**Data**
################

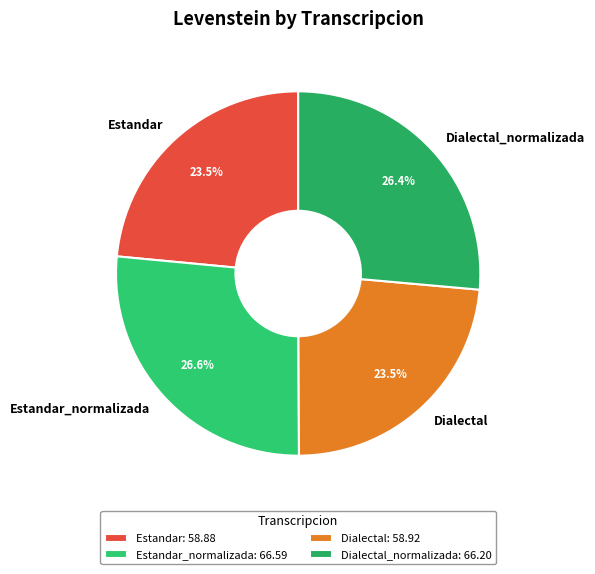

The Estandar_normalizada slice represents 27% of the pie. True or false?

True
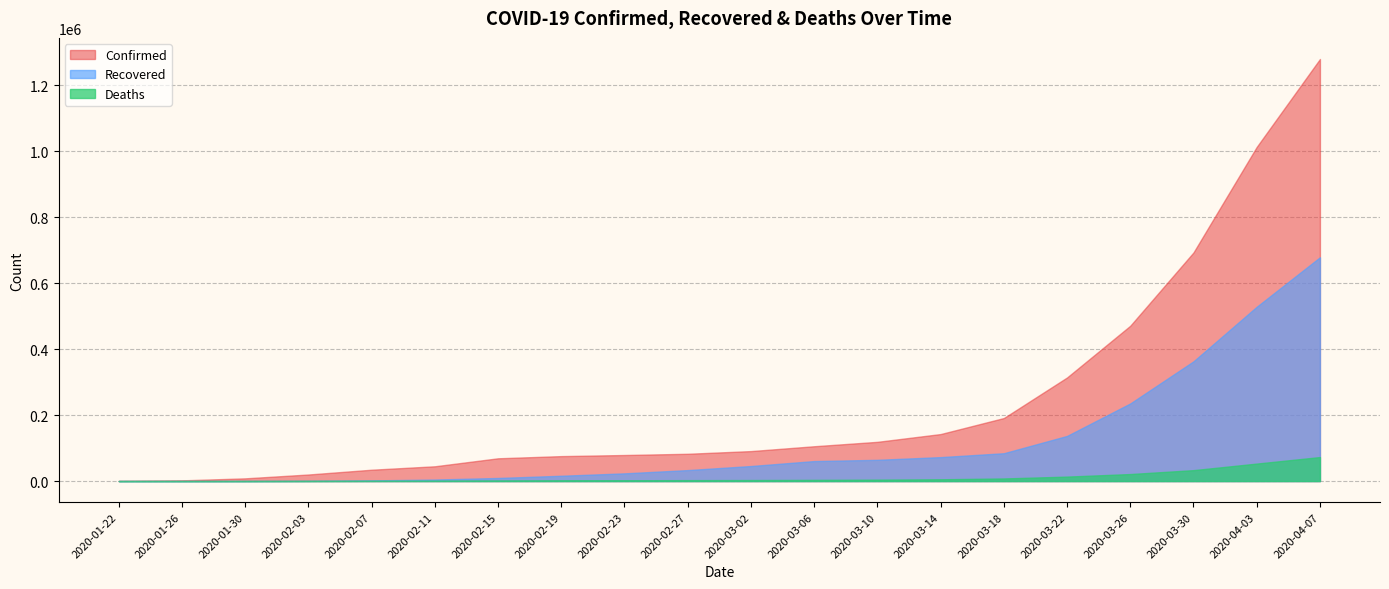

The value of Recovered at 2020-03-30 is 363130. True or false?

True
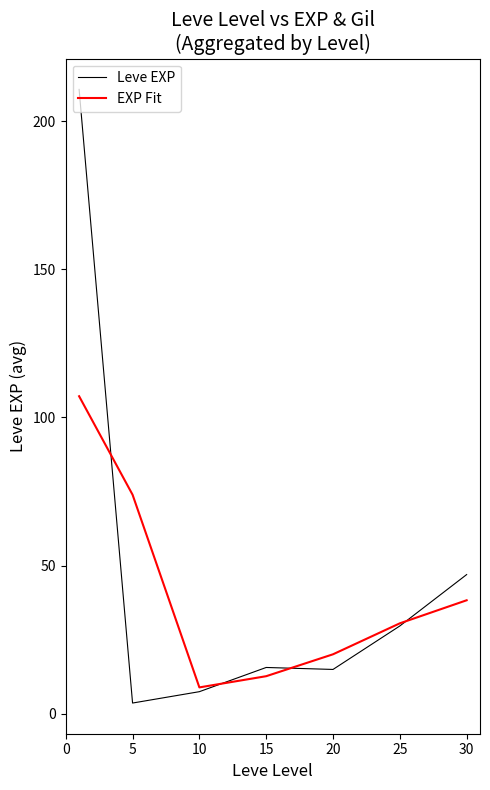

How many intersections are there between Leve EXP and EXP Fit?

4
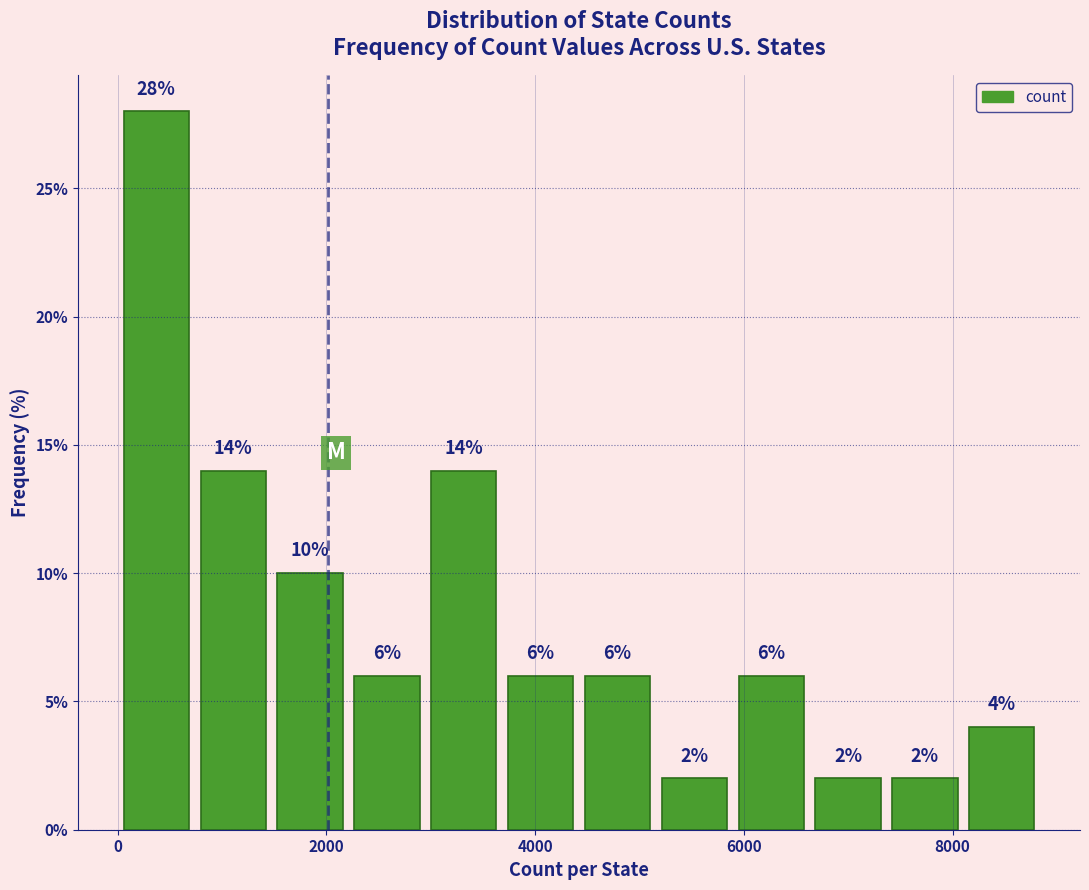

Around what value on the x-axis is the tallest bar? Give the approximate position of its centre, as read against the axis.

400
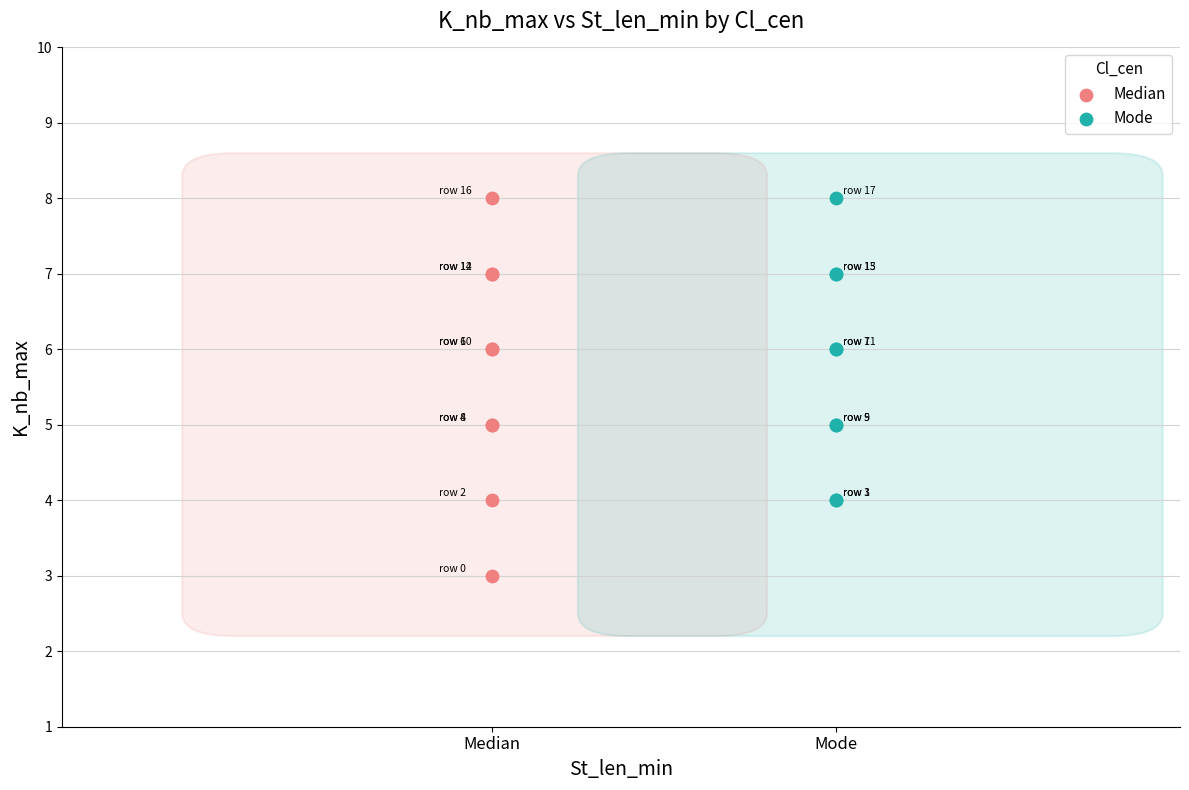

Which series contains the lowest Y value?

Median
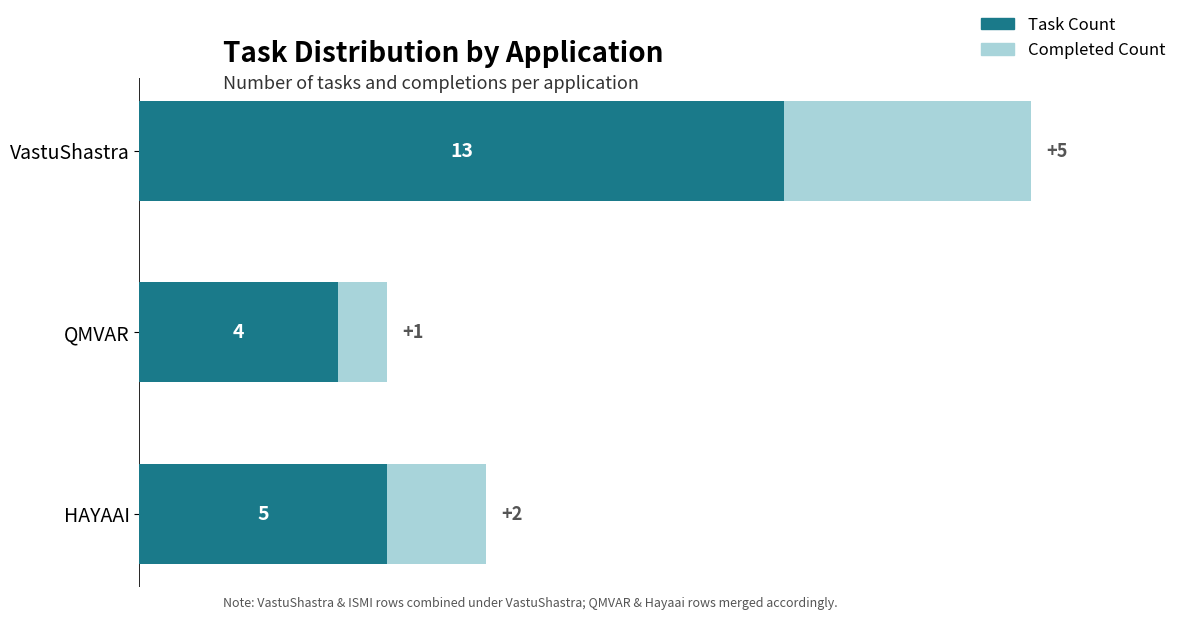

The Task Count series shows 4 at QMVAR. True or false?

True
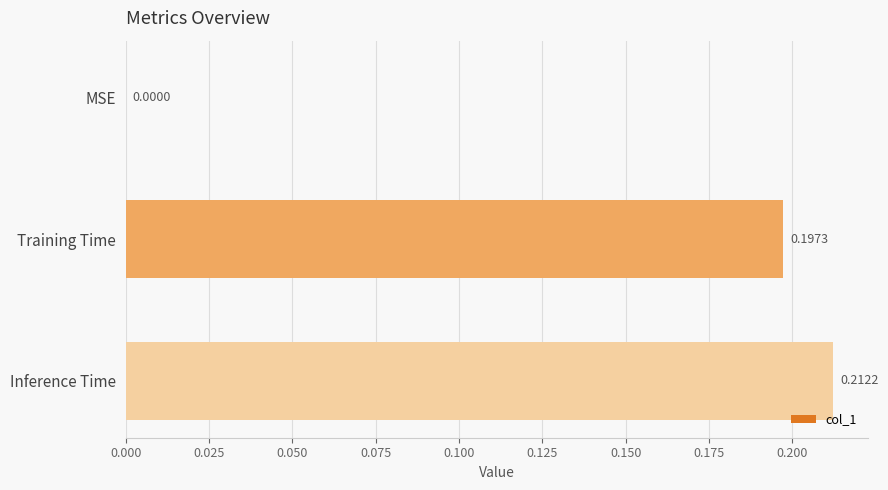

Count the number of data series in this chart.

1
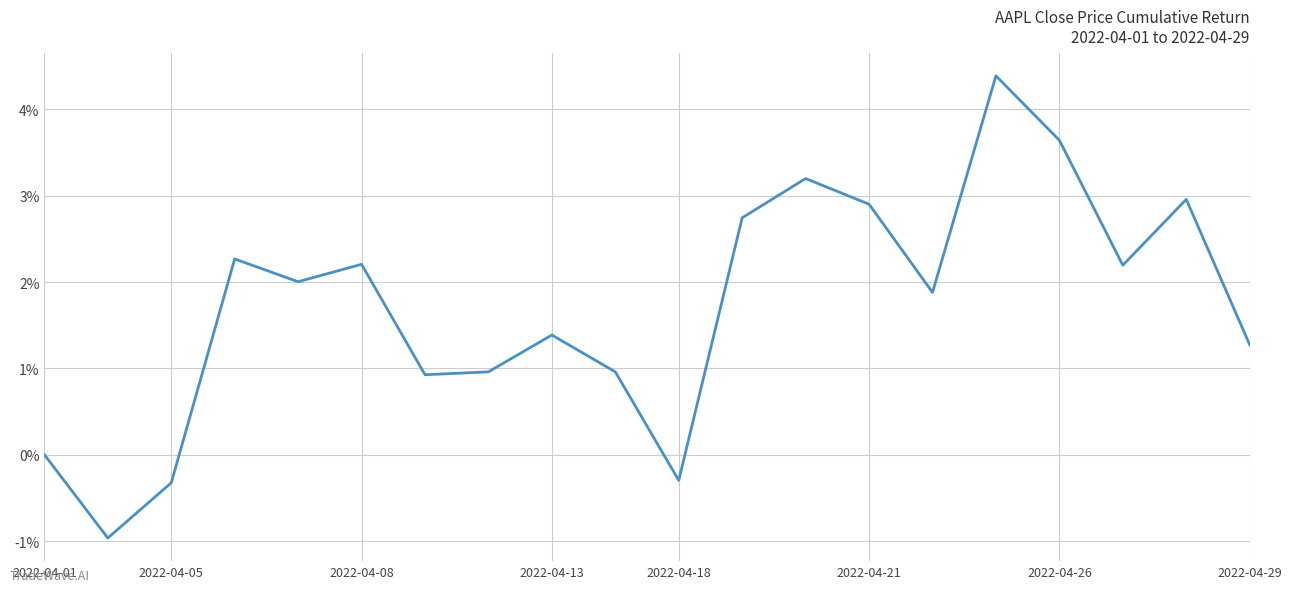

How many values are below 2?

10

################

**Work to be completed**
Tally the lines in the entries above that contain the string "Count", and reply with the number alone.

**Result for this task**
2